According to the terms of the deal, WBD investors will receive $23.3 in cash and $4.5 worth of Netflix shares for each WBD share. The transaction gives WBD an enterprise value, including debt, of $82.7bn, while valuing the group’s equity at $72bn.
Netflix’s triumph in the contest for WBD, whose eponymous studio was founded more than a century ago at the start of a golden era for Hollywood, will reverberate across an industry that the company has already done much to reshape.
Peter Supino, analyst at Wolfe Research, said its pursuit was driven by its need for content to attract subscribers. New productions accounted for under 5 per cent of the total content on the platform last year but generated more than a fifth of what was watched, he said.
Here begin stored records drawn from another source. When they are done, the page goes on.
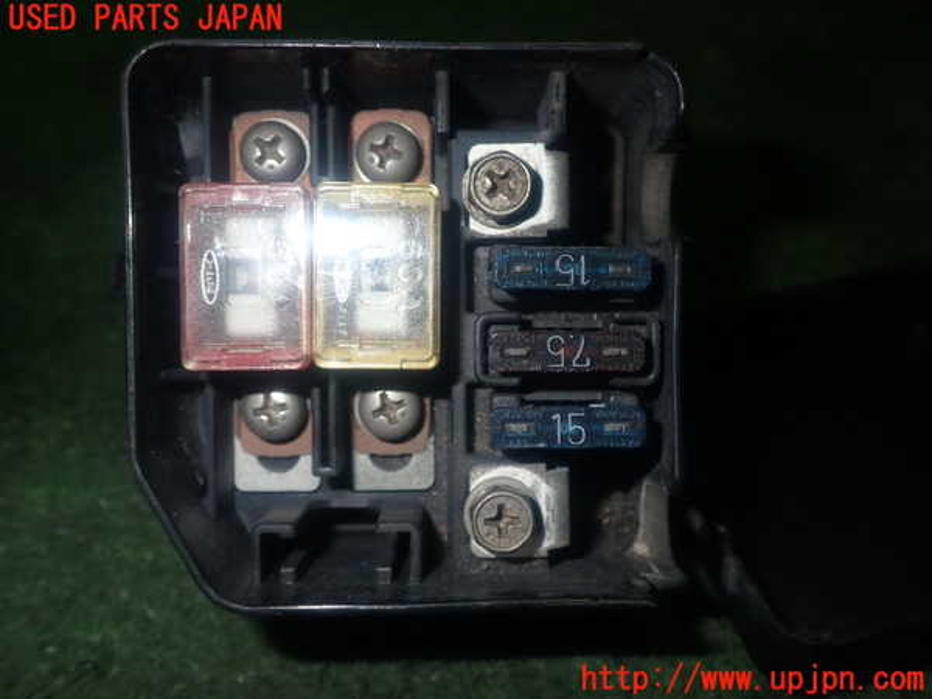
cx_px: 466
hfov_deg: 51.4
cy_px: 350
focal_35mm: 36
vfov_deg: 39.7
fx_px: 969
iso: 200
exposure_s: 1/40
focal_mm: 6.37
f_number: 7.1
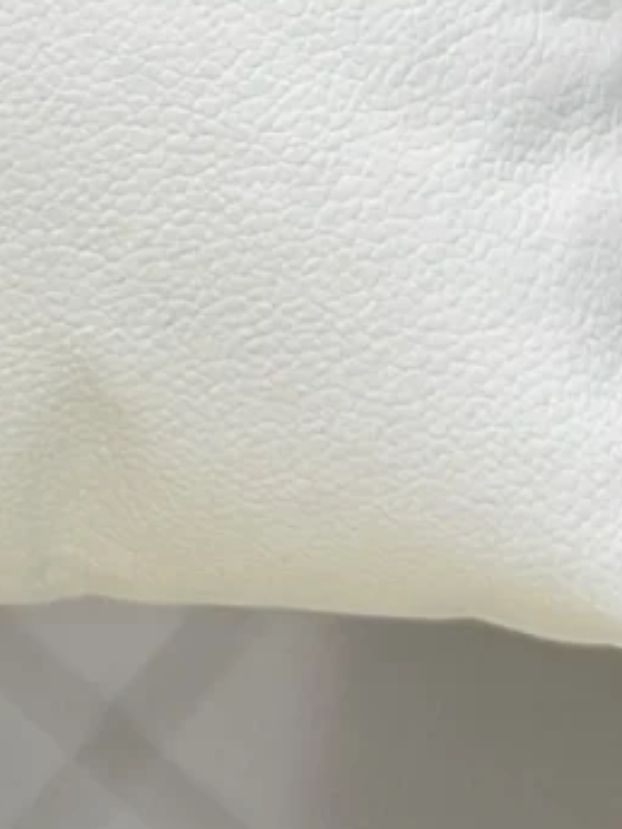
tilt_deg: -76.9
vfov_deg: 12.6
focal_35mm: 149
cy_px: -404
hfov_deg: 9.8
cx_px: -162
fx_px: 3570
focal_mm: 6.76
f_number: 1.78
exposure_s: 1/975
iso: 64
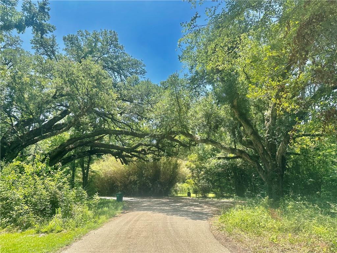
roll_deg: +0.0
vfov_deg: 56.8
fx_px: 234
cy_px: 126
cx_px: 168
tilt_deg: +14.1
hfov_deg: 71.6
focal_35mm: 24
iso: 80
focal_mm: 6.86
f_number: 1.78
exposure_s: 1/1916
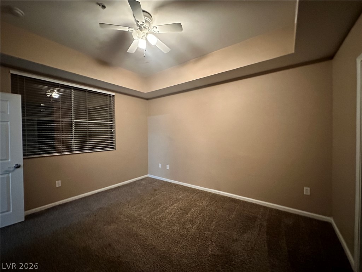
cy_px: 136
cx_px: 181
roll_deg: +0.3
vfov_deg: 85.7
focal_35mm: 14
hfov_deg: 102.1
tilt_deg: -0.8
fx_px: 146
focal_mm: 2.22
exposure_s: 1/40
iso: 1250
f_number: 2.2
“The importance of new content for Netflix’s engagement underpins why Warner Bros’ production infrastructure and IP should appeal,” he added.
The combination of Netflix and WBD is expected to draw scrutiny from regulators in the US and Europe, where both companies have extensive operations.
People close to the deal said they were confident any hurdles could be overcome, pointing to the fierce competition for audiences not just from rival streamers but also platforms such as YouTube.
Zaslav, one of the most powerful figures in the entertainment industry, is likely to stay as the head of the new WBD studios, whose operations will be kept separate from those of Netflix, according to people close to the deal.
Netflix will secure the Batman franchise © Jonathan Olley/Warner Bros.
Netflix, which releases its own content directly on to its streaming service, has also promised to keep cinema releases for films made by Warner Bros.
The deal, which was approved by the boards of Netflix and WBD, will need the backing of WBD shareholders. It is expected to close in 12 to 18 months, the companies said.
WBD shares climbed 3 per cent to $25.37 on Friday. Shares in Netflix, which has a market value of $426bn, were volatile on Friday, trading down 2.8 per cent.
The group, which has promised to pay WBD a termination fee of $5.8bn in the event the deal collapses, said it also expected to generate at least $2bn to $3bn of annual cost savings by the third year of its ownership.
Zaslav said: “By coming together with Netflix, we will ensure people everywhere will continue to enjoy the world’s most resonant stories for generations to come.”
The agreement between Netflix and WBD is a significant blow to Paramount, which is led by David Ellison and backed by Larry Ellison, his father and the billionaire co-founder of Oracle.
Many analysts had thought Paramount was in pole position to emerge as the winner given its financial firepower and its links to the Trump administration.